On Monday 14 December 2009 06:42:11 pm Yinghai Lu wrote:
> Robert Hancock wrote:
> > Something else isn't quite right. It looks like MMCONFIG area should be
> > reserved:
> >
> > [ 0.308434] system 00:0c: iomem range 0xe0000000-0xefffffff has been
> > reserved
> >
> > but the code didn't seem to detect that. In fact there doesn't seem to
> > be any output about whether it was or wasn't reserved, which from the
> > code it seems there should be.
> >
> > Maybe because of that ACPI method execution error?
>
> could be sth pnpacpi brokenness?
Robert, I assume you're referring to this from Tvrtko's post
(http://lkml.org/lkml/2009/12/13/90):
[ 0.000000] BIOS-e820: 00000000dffd0000 - 00000000e0000000 (reserved)

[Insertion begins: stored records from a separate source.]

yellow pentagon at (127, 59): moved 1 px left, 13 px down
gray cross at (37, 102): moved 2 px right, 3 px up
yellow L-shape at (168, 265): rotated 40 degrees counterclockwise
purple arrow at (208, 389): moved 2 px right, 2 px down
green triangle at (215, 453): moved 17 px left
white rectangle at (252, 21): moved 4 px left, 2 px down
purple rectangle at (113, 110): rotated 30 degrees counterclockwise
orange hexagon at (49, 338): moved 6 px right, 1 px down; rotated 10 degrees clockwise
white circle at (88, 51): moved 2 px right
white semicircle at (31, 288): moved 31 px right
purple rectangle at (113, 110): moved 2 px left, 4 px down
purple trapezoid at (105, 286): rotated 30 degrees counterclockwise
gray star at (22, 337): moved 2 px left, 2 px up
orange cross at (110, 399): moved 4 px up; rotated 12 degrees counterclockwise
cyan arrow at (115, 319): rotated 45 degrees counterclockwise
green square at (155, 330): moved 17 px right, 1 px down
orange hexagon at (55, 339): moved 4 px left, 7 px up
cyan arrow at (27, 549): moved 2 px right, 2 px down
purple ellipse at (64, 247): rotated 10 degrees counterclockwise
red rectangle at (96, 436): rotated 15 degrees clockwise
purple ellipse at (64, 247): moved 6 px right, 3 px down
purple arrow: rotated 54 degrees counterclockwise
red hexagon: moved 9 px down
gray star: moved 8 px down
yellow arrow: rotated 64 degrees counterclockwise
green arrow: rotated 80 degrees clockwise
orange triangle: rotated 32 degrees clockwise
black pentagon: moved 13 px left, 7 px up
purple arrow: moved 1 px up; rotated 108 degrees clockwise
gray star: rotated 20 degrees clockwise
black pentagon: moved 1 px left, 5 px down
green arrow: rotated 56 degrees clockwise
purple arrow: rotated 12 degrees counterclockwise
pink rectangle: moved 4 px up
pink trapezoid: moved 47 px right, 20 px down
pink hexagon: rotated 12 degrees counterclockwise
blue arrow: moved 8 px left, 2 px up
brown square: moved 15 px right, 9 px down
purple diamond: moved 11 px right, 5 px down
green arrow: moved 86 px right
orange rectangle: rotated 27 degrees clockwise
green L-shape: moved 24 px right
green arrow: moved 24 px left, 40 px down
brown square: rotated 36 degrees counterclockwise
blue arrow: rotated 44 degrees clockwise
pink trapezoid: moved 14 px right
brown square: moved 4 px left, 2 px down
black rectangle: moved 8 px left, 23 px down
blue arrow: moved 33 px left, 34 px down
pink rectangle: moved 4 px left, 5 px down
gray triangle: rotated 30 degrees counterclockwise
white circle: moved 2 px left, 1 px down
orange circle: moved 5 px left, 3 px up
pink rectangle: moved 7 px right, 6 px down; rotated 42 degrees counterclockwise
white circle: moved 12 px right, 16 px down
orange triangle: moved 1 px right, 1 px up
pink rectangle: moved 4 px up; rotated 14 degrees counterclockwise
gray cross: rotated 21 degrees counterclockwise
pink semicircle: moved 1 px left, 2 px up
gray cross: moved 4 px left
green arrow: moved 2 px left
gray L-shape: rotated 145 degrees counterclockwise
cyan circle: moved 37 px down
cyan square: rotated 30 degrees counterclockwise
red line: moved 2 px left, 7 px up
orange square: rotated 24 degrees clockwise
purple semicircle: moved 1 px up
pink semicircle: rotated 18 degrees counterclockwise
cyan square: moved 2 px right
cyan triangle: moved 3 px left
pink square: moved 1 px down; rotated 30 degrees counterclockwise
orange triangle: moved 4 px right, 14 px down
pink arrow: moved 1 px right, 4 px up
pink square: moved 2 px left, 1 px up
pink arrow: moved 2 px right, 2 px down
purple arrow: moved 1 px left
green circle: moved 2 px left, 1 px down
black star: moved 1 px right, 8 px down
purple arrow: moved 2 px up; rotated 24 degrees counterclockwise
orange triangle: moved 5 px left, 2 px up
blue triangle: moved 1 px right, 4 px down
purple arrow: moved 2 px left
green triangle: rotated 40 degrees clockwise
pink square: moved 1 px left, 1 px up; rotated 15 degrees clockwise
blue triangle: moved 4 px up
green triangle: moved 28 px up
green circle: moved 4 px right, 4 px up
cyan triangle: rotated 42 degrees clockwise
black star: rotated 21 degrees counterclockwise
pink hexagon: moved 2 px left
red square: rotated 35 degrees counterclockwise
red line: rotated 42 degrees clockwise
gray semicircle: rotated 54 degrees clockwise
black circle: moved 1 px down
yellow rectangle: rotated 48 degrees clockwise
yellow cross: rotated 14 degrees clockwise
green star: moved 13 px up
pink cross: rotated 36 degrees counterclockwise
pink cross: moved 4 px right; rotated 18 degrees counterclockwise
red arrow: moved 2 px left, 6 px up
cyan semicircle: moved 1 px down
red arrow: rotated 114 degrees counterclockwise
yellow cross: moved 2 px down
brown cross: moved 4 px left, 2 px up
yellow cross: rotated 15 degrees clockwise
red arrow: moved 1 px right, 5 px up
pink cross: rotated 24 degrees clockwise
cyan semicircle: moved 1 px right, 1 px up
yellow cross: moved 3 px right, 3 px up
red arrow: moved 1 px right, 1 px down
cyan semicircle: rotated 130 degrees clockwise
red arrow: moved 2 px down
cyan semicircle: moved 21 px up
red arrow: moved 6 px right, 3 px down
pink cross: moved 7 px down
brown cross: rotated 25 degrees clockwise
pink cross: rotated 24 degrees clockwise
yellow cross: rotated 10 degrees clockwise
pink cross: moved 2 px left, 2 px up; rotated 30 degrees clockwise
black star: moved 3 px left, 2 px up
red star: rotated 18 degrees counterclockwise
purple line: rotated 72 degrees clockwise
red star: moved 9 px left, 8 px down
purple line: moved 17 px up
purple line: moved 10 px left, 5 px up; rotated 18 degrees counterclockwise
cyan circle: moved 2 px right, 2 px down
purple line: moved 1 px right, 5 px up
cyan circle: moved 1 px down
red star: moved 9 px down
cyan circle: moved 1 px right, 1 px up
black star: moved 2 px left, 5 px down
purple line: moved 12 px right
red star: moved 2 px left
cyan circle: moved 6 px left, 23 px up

[ 0.000000] BIOS-e820: 00000000ff700000 - 0000000100000000 (reserved)
...
[ 0.250088] PCI: Found AMD Family 10h NB with MMCONFIG support.
[ 0.250091] PCI: MCFG configuration 0: base e0000000 segment 0 buses 0 - 255
[ 0.250092] PCI: Not using MMCONFIG.
...
[ 0.253491] ACPI Error (psargs-0359): [ECEN] Namespace lookup failure, AE_NOT_FOUND
[ 0.253495] ACPI Error (psparse-0537): Method parse/execution failed [\] (Node ffffffff81656ab0), AE_NOT_FOUND
...
[ 0.308434] system 00:0c: iomem range 0xe0000000-0xefffffff has been reserved
I think we're rejecting MMCONFIG in the early call to
pci_mmcfg_reject_broken(), when we check only E820 resources, not
ACPI resources. And indeed, the 0xe0000000-0xefffffff range is
not mentioned in E820. Which output did you expect to see?
I am uncomfortable with this early/late checking and looking at both
E820 and ACPI. It just feels hacky and error-prone. I'm not happy about
adding Yinghai's special-case "if we found AMD Fam10h, don't check for
reservations" patch either.
I assume that Windows runs on this box without requiring per-machine
hacks in the kernel. Linux should be able to do the same, and the fact
that we can't is telling us we're doing somethign wrong. We should fix
whatever's wrong rather than papering over it.